Abstract Acute lung injury/acute respiratory distress syndrome (ALI/ARDS) is a common pulmonary syndrome with high mortality. ALI/ARDS stems from a communication breakdown between lung epithelial cells and immune cells and is a major factor in severe cases of respiratory infection, including COVID-19. Treatments for ALI/ARDS are currently limited by inadequate models of

the complex relationships between signaling pathways and lung epithelial cell behavior. A core network of signaling pathways control epithelial structure and cytokine release and are an important unexploited point of intervention in ALI/ARDS via existing targeted kinase inhibitors or metabolic modulators. This core network includes NF-kB, a primary transcription factor for

cytokine release and inflammation, and the kinases ERK, AKT, JNK, p38, mTOR and AMPK, which modulate cytokine production in response to cellular growth and metabolic status. Notably, this signaling network also plays a causal role in lung cancer and is involved in other diseases of the lung epithelium, including fibrosis and COPD. Our lab has developed an

extensive live-cell technology platform for tracking temporal programs of signaling events – different patterns of timing, intensity, and coordination between these pathways – that govern epithelial cell fate decisions. Our overall objective is to quantitatively decode how cytokine secretion is specified by multi-kinase activity programs. Our hypothesis is that accounting for

coinciding phases of signaling activity at the single cell level will significantly improve the prediction of both overall and local variability in cytokine secretion and will identify metabolic manipulations that reduce inflammation. Our approach will develop the technology needed to detect and manipulate temporal signaling programs to restore lung epithelial homeostasis in

ALI/ARDS. Aim 1 will develop a high-content data-driven model correlating signaling programs to cytokine release on a cell-by-cell basis across multiple conditions. Aim 2 will develop the capacity to characterize the localized inflammatory environment in subregions of lung epithelium by examining the dynamic programs of kinase signaling in groups of 10-100 neighboring cells.

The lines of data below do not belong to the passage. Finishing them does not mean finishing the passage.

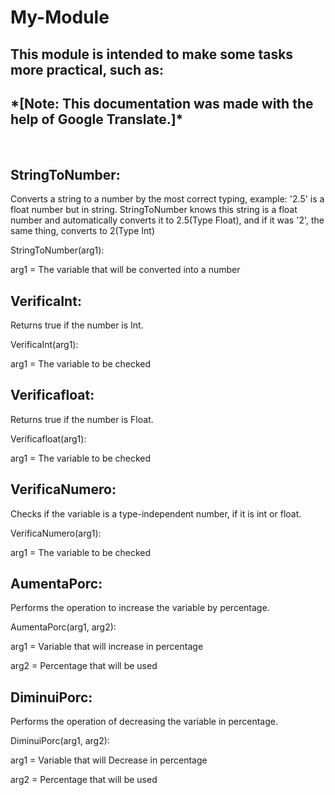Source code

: # My-Module
<h2>This module is intended to make some tasks more practical, such as:</h2>
<h2>*[Note: This documentation was made with the help of Google Translate.]*</h2>
<br>
<h2>StringToNumber:</h2>
  <p>Converts a string to a number by the most correct typing, example:
  '2.5' is a float number but in string. StringToNumber knows this string is a float number and automatically converts it to 2.5(Type Float), and if it was '2', the same thing, converts to 2(Type Int)</p>
  <p>StringToNumber(arg1):</p>
  <p>arg1 = The variable that will be converted into a number</p>
  
<h2>VerificaInt:</h2>
  <p>Returns true if the number is Int.</p>
  <p>VerificaInt(arg1):</p>
  <p>arg1 = The variable to be checked</p>
  
<h2>Verificafloat:</h2>
  <p>Returns true if the number is Float.</p>
  <p>Verificafloat(arg1):</p>
  <p>arg1 = The variable to be checked</p>

<h2>VerificaNumero:</h2>
  <p>Checks if the variable is a type-independent number, if it is int or float.</p>
  <p>VerificaNumero(arg1):</p>
  <p>arg1 = The variable to be checked </p>

<h2>AumentaPorc:</h2>
  <p>Performs the operation to increase the variable by percentage.</p>
  AumentaPorc(arg1, arg2):</p>
  <p>arg1 = Variable that will increase in percentage</p>
  <p>arg2 = Percentage that will be used</p>

<h2>DiminuiPorc:</h2>
  <p>Performs the operation of decreasing the variable in percentage.</p>
  <p>DiminuiPorc(arg1, arg2):</p>
  <p>arg1 = Variable that will Decrease in percentage</p>
  <p>arg2 = Percentage that will be used</p>
  

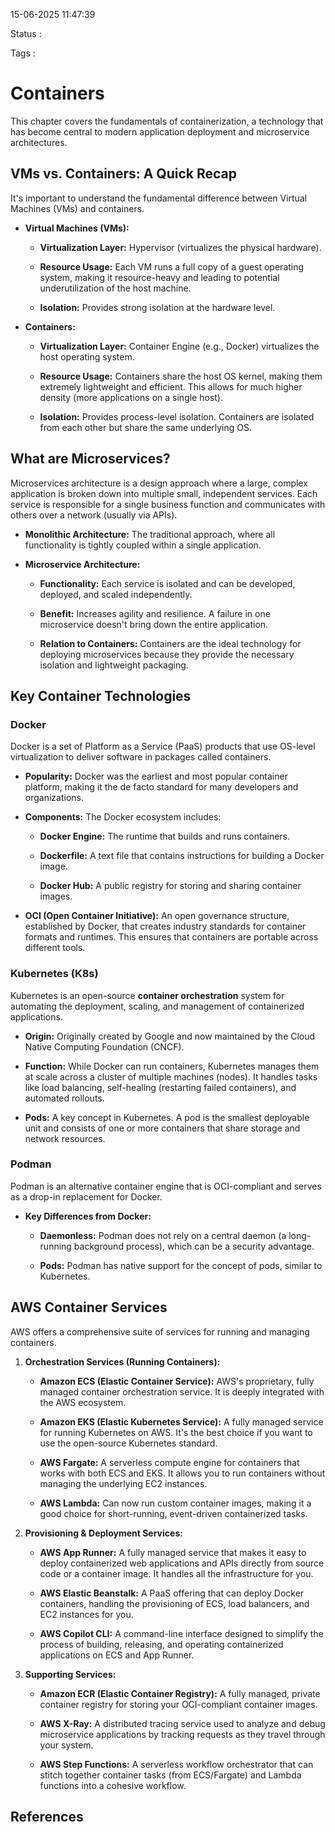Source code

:15-06-2025 11:47:39

Status :

Tags :

# Containers

This chapter covers the fundamentals of containerization, a technology that has become central to modern application deployment and microservice architectures.

## VMs vs. Containers: A Quick Recap

It's important to understand the fundamental difference between Virtual Machines (VMs) and containers.

- **Virtual Machines (VMs):**
    
    - **Virtualization Layer:** Hypervisor (virtualizes the physical hardware).
        
    - **Resource Usage:** Each VM runs a full copy of a guest operating system, making it resource-heavy and leading to potential underutilization of the host machine.
        
    - **Isolation:** Provides strong isolation at the hardware level.
        
- **Containers:**
    
    - **Virtualization Layer:** Container Engine (e.g., Docker) virtualizes the host operating system.
        
    - **Resource Usage:** Containers share the host OS kernel, making them extremely lightweight and efficient. This allows for much higher density (more applications on a single host).
        
    - **Isolation:** Provides process-level isolation. Containers are isolated from each other but share the same underlying OS.
        

## What are Microservices?

Microservices architecture is a design approach where a large, complex application is broken down into multiple small, independent services. Each service is responsible for a single business function and communicates with others over a network (usually via APIs).

- **Monolithic Architecture:** The traditional approach, where all functionality is tightly coupled within a single application.
    
- **Microservice Architecture:**
    
    - **Functionality:** Each service is isolated and can be developed, deployed, and scaled independently.
        
    - **Benefit:** Increases agility and resilience. A failure in one microservice doesn't bring down the entire application.
        
    - **Relation to Containers:** Containers are the ideal technology for deploying microservices because they provide the necessary isolation and lightweight packaging.
        

## Key Container Technologies

### Docker

Docker is a set of Platform as a Service (PaaS) products that use OS-level virtualization to deliver software in packages called containers.

- **Popularity:** Docker was the earliest and most popular container platform, making it the de facto standard for many developers and organizations.
    
- **Components:** The Docker ecosystem includes:
    
    - **Docker Engine:** The runtime that builds and runs containers.
        
    - **Dockerfile:** A text file that contains instructions for building a Docker image.
        
    - **Docker Hub:** A public registry for storing and sharing container images.
        
- **OCI (Open Container Initiative):** An open governance structure, established by Docker, that creates industry standards for container formats and runtimes. This ensures that containers are portable across different tools.
    

### Kubernetes (K8s)

Kubernetes is an open-source **container orchestration** system for automating the deployment, scaling, and management of containerized applications.

- **Origin:** Originally created by Google and now maintained by the Cloud Native Computing Foundation (CNCF).
    
- **Function:** While Docker can run containers, Kubernetes manages them at scale across a cluster of multiple machines (nodes). It handles tasks like load balancing, self-healing (restarting failed containers), and automated rollouts.
    
- **Pods:** A key concept in Kubernetes. A pod is the smallest deployable unit and consists of one or more containers that share storage and network resources.
    

### Podman

Podman is an alternative container engine that is OCI-compliant and serves as a drop-in replacement for Docker.

- **Key Differences from Docker:**
    
    - **Daemonless:** Podman does not rely on a central daemon (a long-running background process), which can be a security advantage.
        
    - **Pods:** Podman has native support for the concept of pods, similar to Kubernetes.
        

## AWS Container Services

AWS offers a comprehensive suite of services for running and managing containers.

1. **Orchestration Services (Running Containers):**
    
    - **Amazon ECS (Elastic Container Service):** AWS's proprietary, fully managed container orchestration service. It is deeply integrated with the AWS ecosystem.
        
    - **Amazon EKS (Elastic Kubernetes Service):** A fully managed service for running Kubernetes on AWS. It's the best choice if you want to use the open-source Kubernetes standard.
        
    - **AWS Fargate:** A serverless compute engine for containers that works with both ECS and EKS. It allows you to run containers without managing the underlying EC2 instances.
        
    - **AWS Lambda:** Can now run custom container images, making it a good choice for short-running, event-driven containerized tasks.
        
2. **Provisioning & Deployment Services:**
    
    - **AWS App Runner:** A fully managed service that makes it easy to deploy containerized web applications and APIs directly from source code or a container image. It handles all the infrastructure for you.
        
    - **AWS Elastic Beanstalk:** A PaaS offering that can deploy Docker containers, handling the provisioning of ECS, load balancers, and EC2 instances for you.
        
    - **AWS Copilot CLI:** A command-line interface designed to simplify the process of building, releasing, and operating containerized applications on ECS and App Runner.
        
3. **Supporting Services:**
    
    - **Amazon ECR (Elastic Container Registry):** A fully managed, private container registry for storing your OCI-compliant container images.
        
    - **AWS X-Ray:** A distributed tracing service used to analyze and debug microservice applications by tracking requests as they travel through your system.
        
    - **AWS Step Functions:** A serverless workflow orchestrator that can stitch together container tasks (from ECS/Fargate) and Lambda functions into a cohesive workflow.


## References



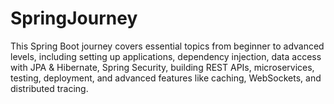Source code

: # SpringJourney
This Spring Boot journey covers essential topics from beginner to advanced levels, including setting up applications, dependency injection, data access with JPA &amp; Hibernate, Spring Security, building REST APIs, microservices, testing, deployment, and advanced features like caching, WebSockets, and distributed tracing.
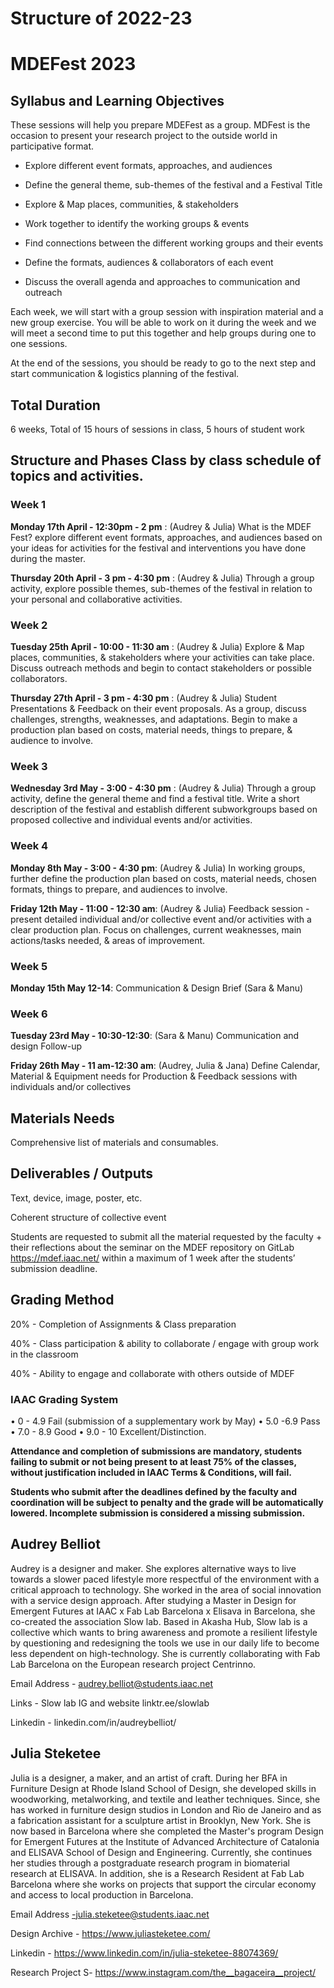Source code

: Structure of 2022-23
========

# MDEFest 2023



## Syllabus and Learning Objectives


These sessions will help you prepare MDEFest as a group. MDFest is the occasion to present your research project to the outside world in participative format.

- Explore different event formats, approaches, and audiences

- Define the general theme, sub-themes of the festival and a Festival Title

- Explore & Map places, communities, & stakeholders

- Work together to identify the working groups & events

- Find connections between the different working groups and their events

- Define the formats, audiences & collaborators of each event

- Discuss the overall agenda and approaches to communication and outreach

Each week, we will start with a group session with inspiration material and a new group exercise. You will be able to work on it during the week and we will meet a second time to put this together and help groups during one to one sessions.

At the end of the sessions, you should be ready to go to the next step and start communication & logistics planning of the festival.

## Total Duration
6 weeks, Total of 15 hours of sessions in class, 5 hours of student work

## Structure and Phases Class by class schedule of topics and activities.

### Week 1

**Monday 17th April - 12:30pm - 2 pm** : (Audrey & Julia) What is the MDEF Fest? explore different event formats, approaches, and audiences based on your ideas for activities for the festival and interventions you have done during the master.

**Thursday 20th April - 3 pm - 4:30 pm** : (Audrey & Julia) Through a group activity, explore possible themes, sub-themes of the festival in relation to your personal and collaborative activities.

### Week 2

**Tuesday 25th April - 10:00 - 11:30 am** : (Audrey & Julia) Explore & Map places, communities, & stakeholders where your activities can take place. Discuss outreach methods and begin to contact stakeholders or possible collaborators.

**Thursday 27th April - 3 pm - 4:30 pm** : (Audrey & Julia) Student Presentations & Feedback on their event proposals. As a group, discuss challenges, strengths, weaknesses, and adaptations. Begin to make a production plan based on costs, material needs, things to prepare, & audience to involve.

### Week 3

**Wednesday 3rd May - 3:00 - 4:30 pm** : (Audrey & Julia) Through a group activity, define the general theme and find a festival title. Write a short description of the festival and establish different subworkgroups based on proposed collective and individual events and/or activities.

### Week 4

**Monday 8th May - 3:00 - 4:30 pm**: (Audrey & Julia) In working groups, further define the production plan based on costs, material needs, chosen formats, things to prepare, and audiences to involve.

**Friday 12th May - 11:00 - 12:30 am**: (Audrey & Julia) Feedback session - present detailed individual and/or collective event and/or activities with a clear production plan. Focus on challenges, current weaknesses, main actions/tasks needed, & areas of improvement.

### Week 5
**Monday 15th May 12-14**: Communication & Design Brief (Sara & Manu)


### Week 6

**Tuesday 23rd May - 10:30-12:30**: (Sara & Manu) Communication and design Follow-up

**Friday 26th May - 11 am-12:30 am**: (Audrey, Julia & Jana) Define Calendar, Material & Equipment needs for Production & Feedback sessions with individuals and/or collectives


## Materials Needs
Comprehensive list of materials and consumables.

## Deliverables / Outputs
Text, device, image, poster, etc.

Coherent structure of collective event

Students are requested to submit all the material requested by the faculty + their reflections about the seminar on the MDEF repository on GitLab https://mdef.iaac.net/ within a maximum of 1 week after the students’ submission deadline.

## Grading Method
20% - Completion of Assignments & Class preparation

40% - Class participation & ability to collaborate / engage with group work in the classroom

40% - Ability to engage and collaborate with others outside of MDEF

### IAAC Grading System
• 0 - 4.9 Fail (submission of a supplementary work by May)
• 5.0 -6.9 Pass
• 7.0 - 8.9 Good
• 9.0 - 10 Excellent/Distinction.

**Attendance and completion of submissions are mandatory, students failing to submit or not being present to at least 75% of the classes, without justification included in IAAC Terms & Conditions, will fail.**

**Students who submit after the deadlines defined by the faculty and coordination will be subject to penalty and the grade will be automatically lowered. Incomplete submission is considered a missing submission.**


## Audrey Belliot


Audrey is a designer and maker. She explores alternative ways to live towards a slower paced lifestyle more respectful of the environment with a critical approach to technology. She worked in the area of social innovation with a service design approach.
After studying a Master in Design for Emergent Futures at IAAC x Fab Lab Barcelona x Elisava in Barcelona, she co-created the association Slow lab. Based in Akasha Hub, Slow lab is a collective which wants to bring awareness and promote a resilient lifestyle by questioning and redesigning the tools we use in our daily life to become less dependent on high-technology. She is currently collaborating with Fab Lab Barcelona on the European research project Centrinno.

Email Address - audrey.belliot@students.iaac.net

Links - Slow lab IG and website linktr.ee/slowlab


Linkedin - linkedin.com/in/audreybelliot/


## Julia Steketee


Julia is a designer, a maker, and an artist of craft. During her BFA in Furniture Design at Rhode Island School of Design, she developed skills in woodworking, metalworking, and textile and leather techniques. Since, she has worked in furniture design studios in London and Rio de Janeiro and as a fabrication assistant for a sculpture artist in Brooklyn, New York. She is now based in Barcelona where she completed the Master's program Design for Emergent Futures at the Institute of Advanced Architecture of Catalonia and ELISAVA School of Design and Engineering. Currently, she continues her studies through a postgraduate research program in biomaterial research at ELISAVA. In addition, she is a Research Resident at Fab Lab Barcelona where she works on projects that support the circular economy and access to local production in Barcelona.

Email Address -julia.steketee@students.iaac.net

Design Archive - https://www.juliasteketee.com/


Linkedin -  https://www.linkedin.com/in/julia-steketee-88074369/


Research Project S- https://www.instagram.com/the__bagaceira__project/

In the process, we will provide proof of principle for using panels of fixed immunofluorescence markers to capture dynamic signaling patterns. Aim 3 will investigate the potential for manipulating temporal signaling programs with existing pharmacological agents, focusing on the emerging benefits of AMPK activators as a route to modulate the larger signaling network. Our

multi-disciplinary team will work across the boundaries of pulmonary care, cell biology, and computational systems modeling to create a technology platform that connects modern single- cell signal transduction analysis to pressing challenges in lung disease. We anticipate that our project will identify potential new routes of intervention for ALI/ARDS, as well as revealing

general concepts in cytokine signaling pathways that are broadly relevant for the treatment of lung malignancies and inflammatory disease.